> Text provided
◆ ◆ ◆ ◆ ◆ ◆ ◆

Some couples just ain’t meant to be together. Some people ain’t meant to be married, and Bill was one of those. He was a womanizer, and he had trouble holding onto a job, but he was an overall nice guy, always ready to listen or to help where and when he could. He had a strange sense of humor that floated between weird, bizarre and morbid, labored and easy. Wilhelm retired from the Army Reserve in 1999 and he had a 100% disability for PTSD diagnosed before the deluge of such cases. He still read my books. Indeed, his buying them tipped me off that my former publisher wasn’t forthcoming with my earnings.
Bill was also an Egyptologist, of all things.
In April 2018, Bill passed out and ended up in the VA hospital with COPD and spent the rest of his life on a plug-in concentrator: the portable ones didn’t supply enough oxygen. I went to see Bill just about every week in the hospital and the nursing home after that. He needed a lung transplant, but after a lifetime of smoking, he wasn’t likely to get one.

◆ ◆ ◆ ◆ ◆ ◆ ◆

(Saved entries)
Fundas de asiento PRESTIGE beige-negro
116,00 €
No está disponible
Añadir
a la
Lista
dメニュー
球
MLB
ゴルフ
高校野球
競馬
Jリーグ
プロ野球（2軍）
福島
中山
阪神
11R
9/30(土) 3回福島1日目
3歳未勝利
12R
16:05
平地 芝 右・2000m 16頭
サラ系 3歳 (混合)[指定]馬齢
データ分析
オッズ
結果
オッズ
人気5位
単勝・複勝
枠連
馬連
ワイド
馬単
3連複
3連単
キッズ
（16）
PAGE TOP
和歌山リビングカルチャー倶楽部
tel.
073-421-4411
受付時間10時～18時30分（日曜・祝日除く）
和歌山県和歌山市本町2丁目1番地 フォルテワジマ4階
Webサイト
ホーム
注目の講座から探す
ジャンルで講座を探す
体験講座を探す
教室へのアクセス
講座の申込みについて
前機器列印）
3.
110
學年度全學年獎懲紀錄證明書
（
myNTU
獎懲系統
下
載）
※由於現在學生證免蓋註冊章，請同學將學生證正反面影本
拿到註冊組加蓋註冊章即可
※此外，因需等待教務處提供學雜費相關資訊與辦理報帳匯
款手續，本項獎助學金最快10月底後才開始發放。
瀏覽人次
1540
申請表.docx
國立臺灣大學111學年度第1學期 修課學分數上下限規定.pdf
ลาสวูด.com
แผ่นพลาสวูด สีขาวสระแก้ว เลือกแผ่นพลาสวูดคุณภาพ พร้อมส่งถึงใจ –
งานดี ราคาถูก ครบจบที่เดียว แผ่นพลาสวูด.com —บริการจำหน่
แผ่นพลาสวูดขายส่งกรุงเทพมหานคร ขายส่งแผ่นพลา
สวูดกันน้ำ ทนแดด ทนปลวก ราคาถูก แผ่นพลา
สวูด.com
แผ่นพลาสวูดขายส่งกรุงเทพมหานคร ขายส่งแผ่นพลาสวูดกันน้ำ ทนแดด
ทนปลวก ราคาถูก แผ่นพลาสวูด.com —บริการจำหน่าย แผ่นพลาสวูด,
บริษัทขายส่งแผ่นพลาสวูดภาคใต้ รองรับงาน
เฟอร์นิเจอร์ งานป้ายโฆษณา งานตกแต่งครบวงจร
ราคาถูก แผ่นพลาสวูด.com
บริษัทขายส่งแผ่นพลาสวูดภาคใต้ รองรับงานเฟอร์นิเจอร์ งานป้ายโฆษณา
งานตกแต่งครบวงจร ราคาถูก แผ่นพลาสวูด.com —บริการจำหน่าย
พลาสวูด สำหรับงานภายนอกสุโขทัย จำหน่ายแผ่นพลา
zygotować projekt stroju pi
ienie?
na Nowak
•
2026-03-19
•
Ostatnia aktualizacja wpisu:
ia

◆ ◆ ◆ ◆ ◆ ◆ ◆

> Required work
a. According to the passage about Bill, what condition put him in the VA hospital in April 2018?
b. Write the next part of the passage about Bill, picking up after its final sentence.
Please disregard the saved entries, since they aren't needed.

> Responses
a. COPD

b.
Bill passed that October, while I was on my way to see Ev’s family in Utah. I had planned to take a couple of bottles of beer with me on Veteran’s Day 2018, but I ended up planning Bill’s memorial with his sister and son. At the same time, I was sure Bill didn’t want to live like that…
After that, every 11 November’s been a little different for me.
Oh, I get together for a freebie at a local restaurant with my Army buddies and hoist one or two to the regiment and to absent friends. But since ‘18 I think I know how those guys felt on 11 November 1918, when the shooting stopped in Europe and it was just…quiet…and they said…
Over, yes, but how much we have lost…
Substack Number One Hundred!
That is a LOT of Substacks. The average readership is about 40% for two hundred subscribers, though sometimes it’s more. I riffed some of the content from the old blog on WordPress, some from my books, and some from old essays I wrote for other purposes and audiences. However, I wrote a bulk of it for the Substack.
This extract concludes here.